The guard’s face went pale. Whether from shame or genuine fear, he nodded furiously. Narissa’s expression did not change, but she made a small, almost invisible gesture at Ian—a nod that said the conversation was over and the guard’s information would be used.
“Tell no one,” Narissa said softly. “If you speak of this to anyone, it will be worse for you. You understand?”
“Yes,” he whimpered.
Slyvie hopped back, satisfied with her work. “That was fun. Next time we should try tickling.”
Narissa’s mouth twitched in a way that could almost be a smile. “We’ll see.”
“Well, first of all—” Ian exhaled, the edge of adrenaline still cutting through his voice. “Let’s free Lio’s father.” He crouched beside the nearest guard, pried the key ring from the man’s belt, and stood. The metal clinked softly, cold and heavy in his palm.
They moved quickly—quiet steps across the damp wooden floor toward the prison cell at the edge of the dock. Moonlight slipped through the cracks of the old warehouse roof, pooling over iron bars and dust. From inside one of the cells came a faint cough, a low groan, and then a voice—familiar, hoarse, and shaking.
“Lio?”
Lio froze mid-step. His breath caught, eyes wide as if the sound itself had pierced him. “Father…” he whispered.
Behind the bars, a gaunt man lifted his head. His face was pale under the bruises, eyes hollow but still burning with recognition. His wrists were chained to the wall, but he managed a tired, trembling smile. “You shouldn’t have come here,” he said, voice a mixture of disbelief and fear.
Ian knelt, jamming the first key into the lock. It didn’t fit. He tried another—then another—until the final one clicked. The lock snapped open with a sound louder than it should have been. Lio rushed forward, nearly stumbling as he reached his father.
“Father, we’re getting you out.”
But the man’s expression darkened. He didn’t move. “No… you can’t.”
“What do you mean?” Ian asked, confused, his hand still gripping the open door.
The man’s jaw clenched, his tone suddenly sharp and cutting through the cold air. “Why are you here?” he snapped, glaring at Lio with a mix of anger and disbelief. “I told you before I left—don’t follow me. Take care of your mother!”

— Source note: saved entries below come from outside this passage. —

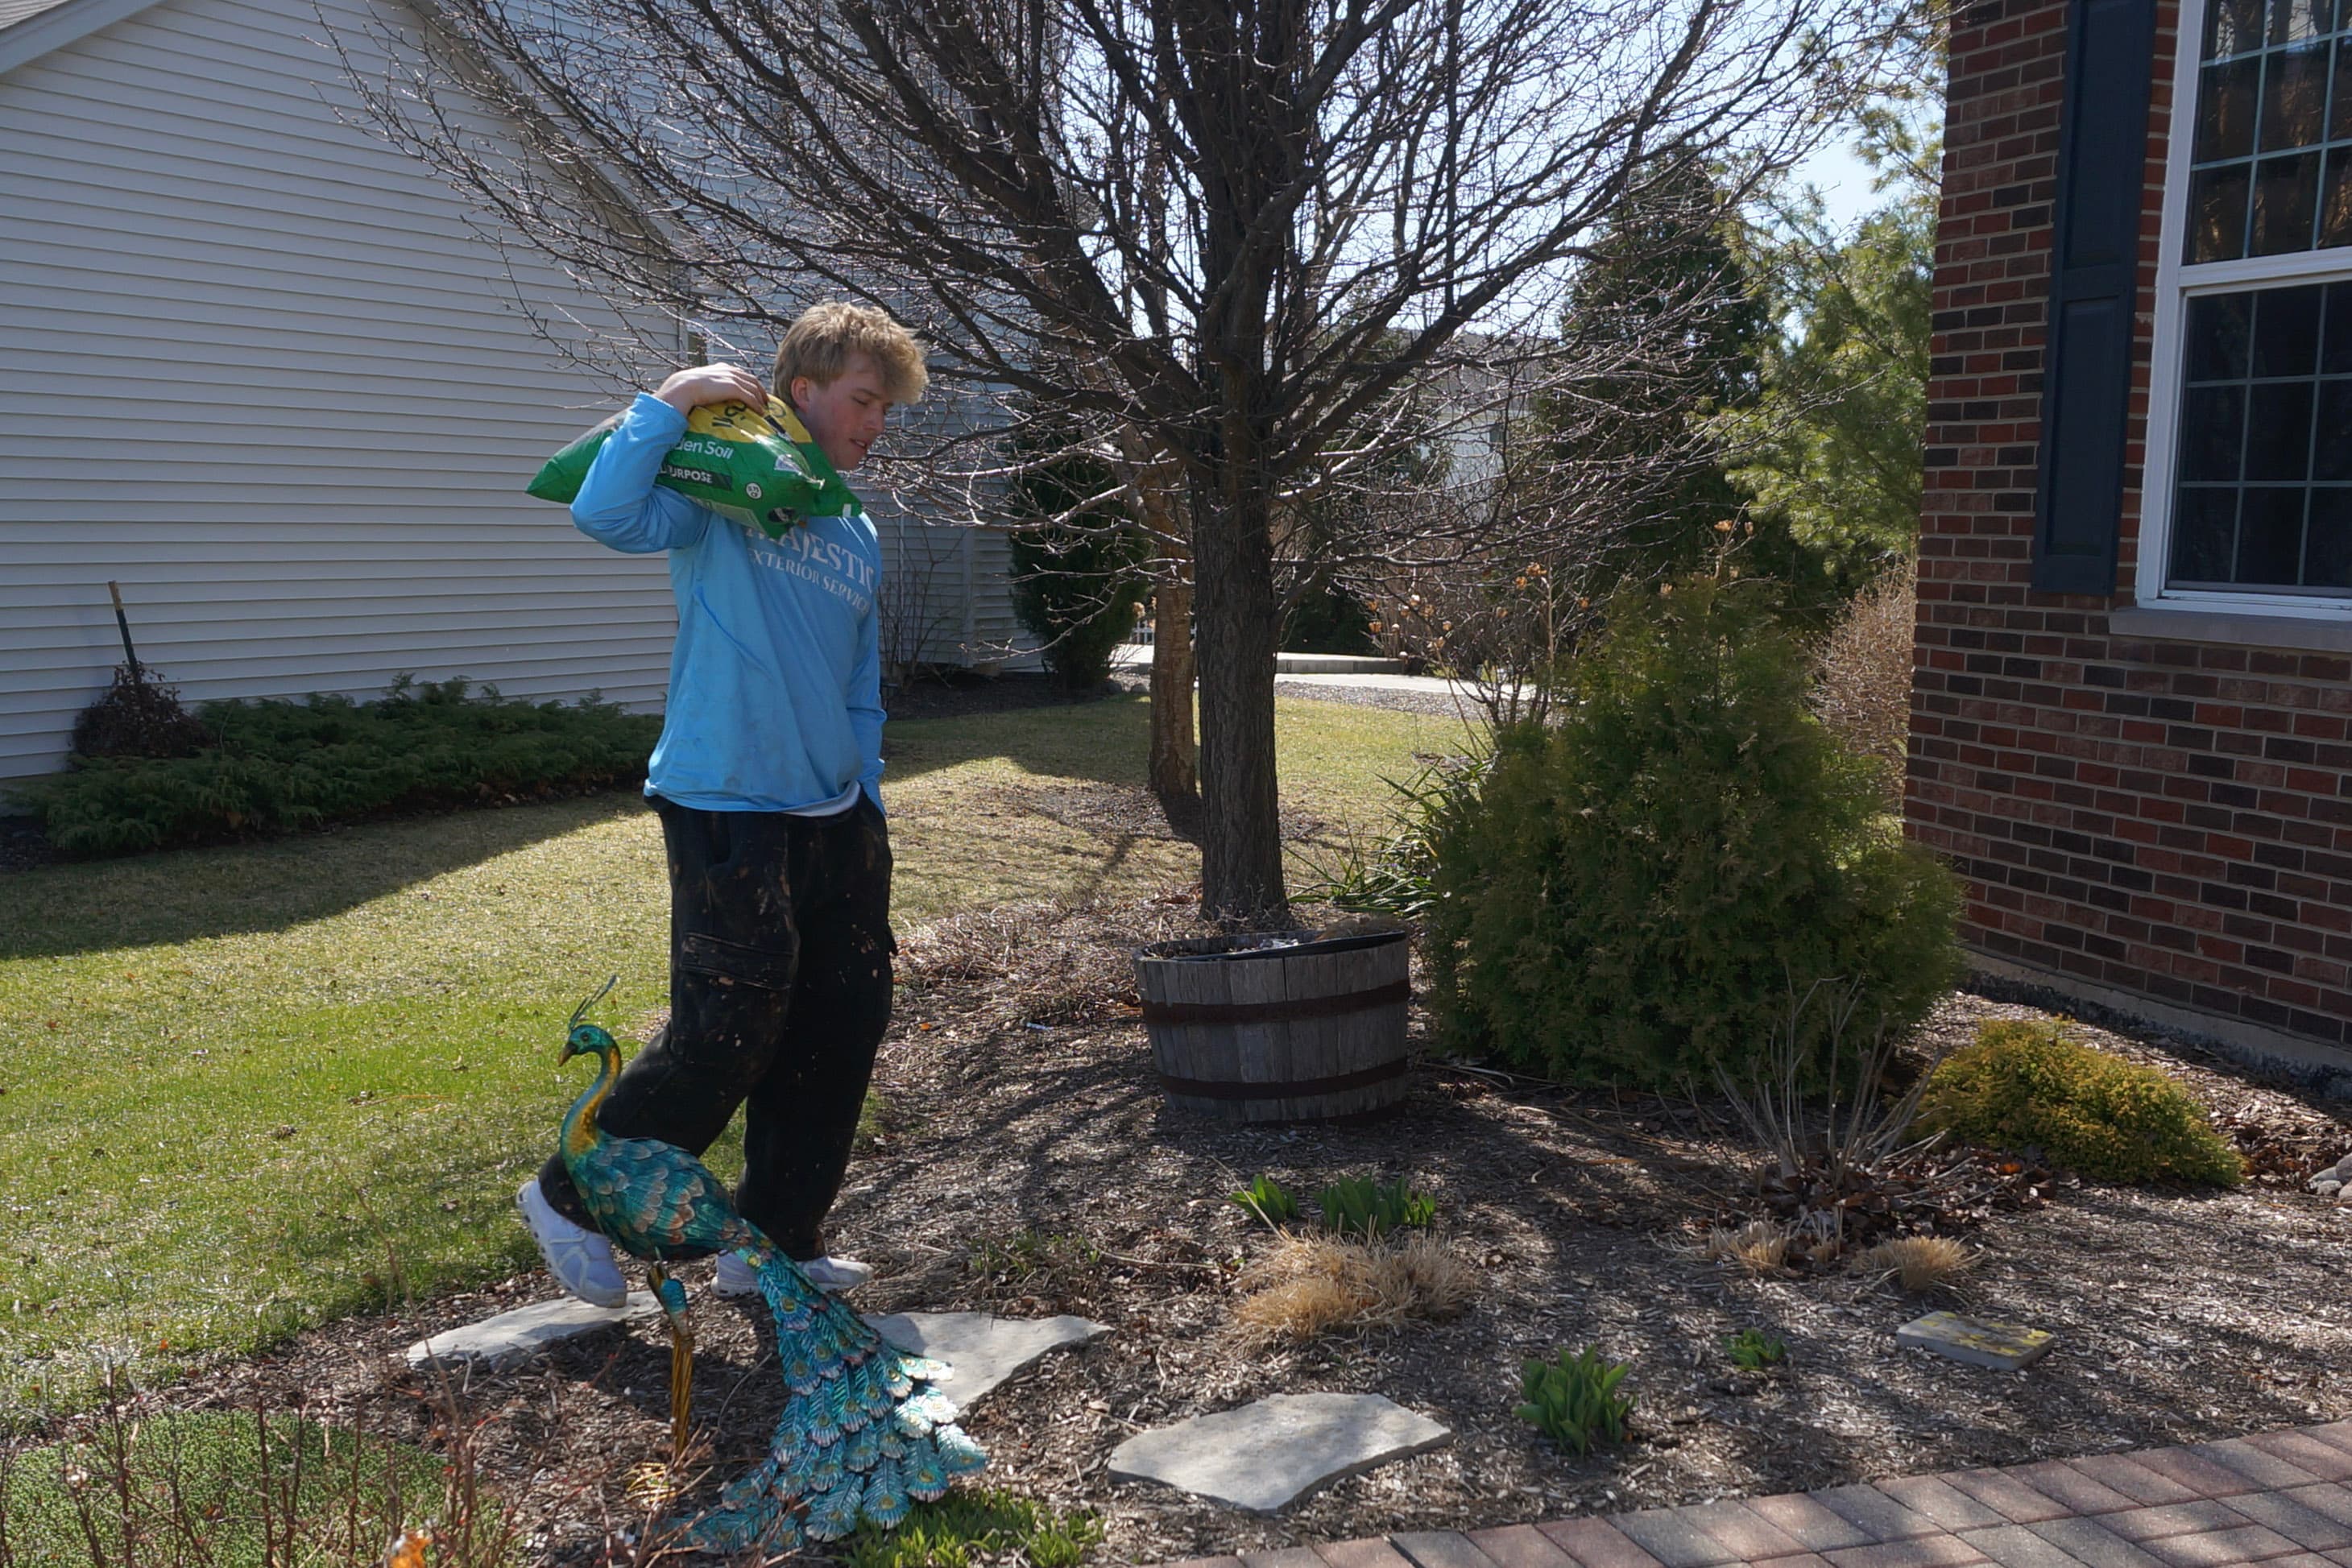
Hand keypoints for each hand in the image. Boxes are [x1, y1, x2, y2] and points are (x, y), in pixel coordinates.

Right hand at [655, 364, 769, 413]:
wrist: (684, 386)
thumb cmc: (686, 387)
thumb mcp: (700, 381)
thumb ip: (708, 384)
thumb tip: (705, 393)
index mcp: (722, 367)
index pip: (741, 373)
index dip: (750, 382)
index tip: (755, 391)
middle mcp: (729, 371)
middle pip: (752, 379)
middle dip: (760, 390)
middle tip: (765, 401)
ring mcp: (732, 378)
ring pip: (753, 388)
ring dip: (760, 399)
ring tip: (764, 408)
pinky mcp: (733, 388)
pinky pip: (750, 397)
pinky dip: (756, 405)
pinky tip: (759, 412)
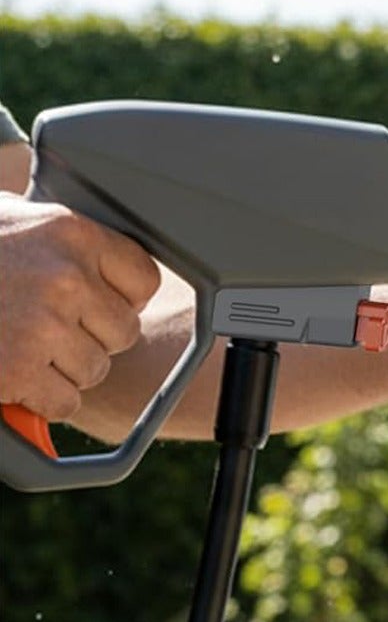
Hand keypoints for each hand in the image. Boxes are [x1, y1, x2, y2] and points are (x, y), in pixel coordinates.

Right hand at [0, 196, 160, 422]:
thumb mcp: (11, 219)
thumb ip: (61, 242)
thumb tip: (114, 273)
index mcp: (69, 232)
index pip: (141, 277)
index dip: (119, 296)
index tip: (93, 301)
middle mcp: (64, 276)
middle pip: (123, 332)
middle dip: (89, 336)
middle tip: (42, 324)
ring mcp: (42, 325)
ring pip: (95, 369)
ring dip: (62, 368)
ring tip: (19, 342)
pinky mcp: (19, 369)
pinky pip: (65, 402)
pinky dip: (40, 398)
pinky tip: (11, 370)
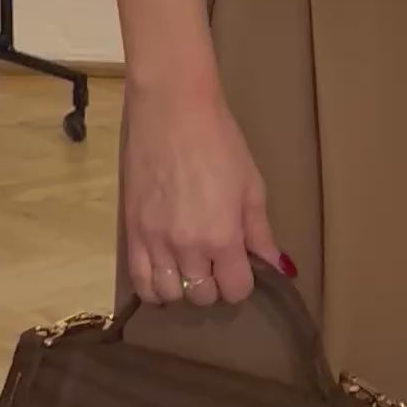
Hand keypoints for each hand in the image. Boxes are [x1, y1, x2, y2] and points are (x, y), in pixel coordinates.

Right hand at [121, 73, 288, 308]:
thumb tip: (276, 265)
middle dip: (214, 284)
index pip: (235, 290)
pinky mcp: (131, 232)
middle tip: (216, 261)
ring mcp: (154, 242)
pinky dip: (153, 287)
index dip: (242, 282)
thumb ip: (260, 232)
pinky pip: (138, 281)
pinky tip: (164, 274)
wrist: (171, 110)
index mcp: (222, 237)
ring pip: (169, 295)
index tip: (241, 266)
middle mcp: (187, 248)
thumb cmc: (219, 141)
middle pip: (203, 296)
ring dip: (184, 288)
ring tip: (189, 267)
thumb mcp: (251, 186)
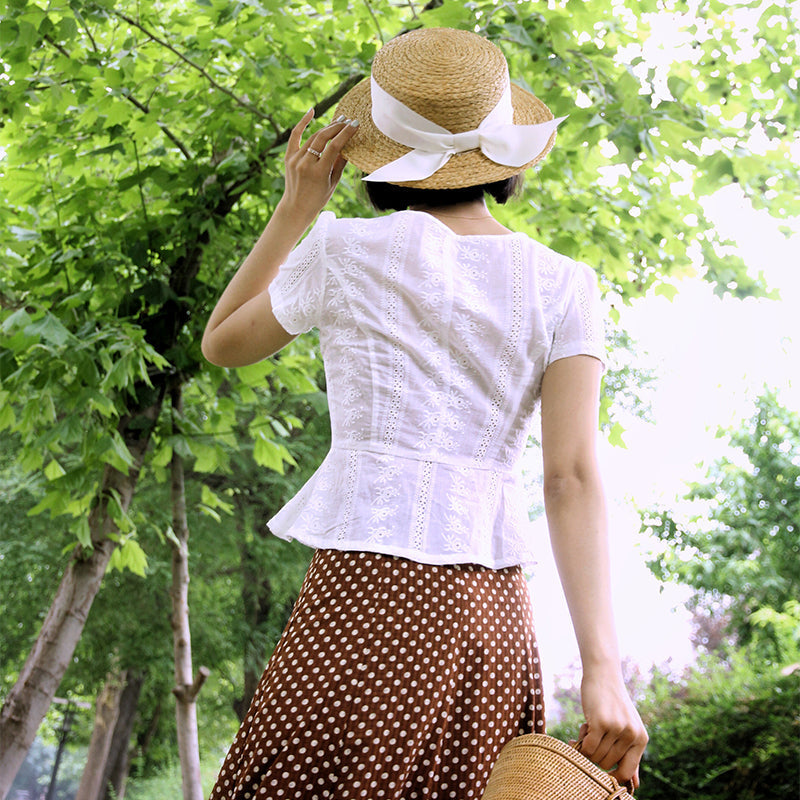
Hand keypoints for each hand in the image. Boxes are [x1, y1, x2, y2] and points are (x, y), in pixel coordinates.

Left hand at [280, 108, 359, 223]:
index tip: (355, 124)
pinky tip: (312, 112)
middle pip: (323, 137)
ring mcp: (295, 159)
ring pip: (313, 137)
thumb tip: (348, 144)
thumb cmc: (318, 198)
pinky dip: (302, 123)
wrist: (296, 207)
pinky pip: (295, 136)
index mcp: (319, 172)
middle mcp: (306, 164)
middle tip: (347, 121)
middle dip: (337, 127)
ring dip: (326, 128)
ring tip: (338, 122)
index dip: (346, 133)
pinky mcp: (288, 157)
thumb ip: (340, 163)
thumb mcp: (333, 183)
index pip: (335, 146)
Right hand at [575, 670, 647, 789]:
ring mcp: (617, 729)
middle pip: (607, 765)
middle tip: (591, 737)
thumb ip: (629, 753)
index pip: (627, 773)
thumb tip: (633, 785)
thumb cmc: (612, 702)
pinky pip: (587, 747)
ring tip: (588, 728)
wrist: (603, 674)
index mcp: (641, 739)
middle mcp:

His voice rose, rough and commanding, echoing off the damp stone walls. “Do you think this is a game? You should’ve stayed home! What part of that did you not understand?”
Lio’s lips trembled, his fists clenching at his sides. “You think I could just sit at home while they dragged you here?”
“Yes!” The man’s shout echoed off the damp walls. His eyes, sharp with anger, hid the pain swimming beneath. “That’s exactly what you should’ve done. You’re a fool for coming here. You should’ve let me rot!”
Silence fell for a moment, broken only by the creak of chains and the distant rush of river water. The man’s anger wavered—just slightly—as he looked at his son’s trembling hands and the stubborn fire still burning in his eyes.
The man’s jaw tightened. He looked away. “Go,” he said harshly. “Before they find you. I’m not leaving. Not now. Not ever.”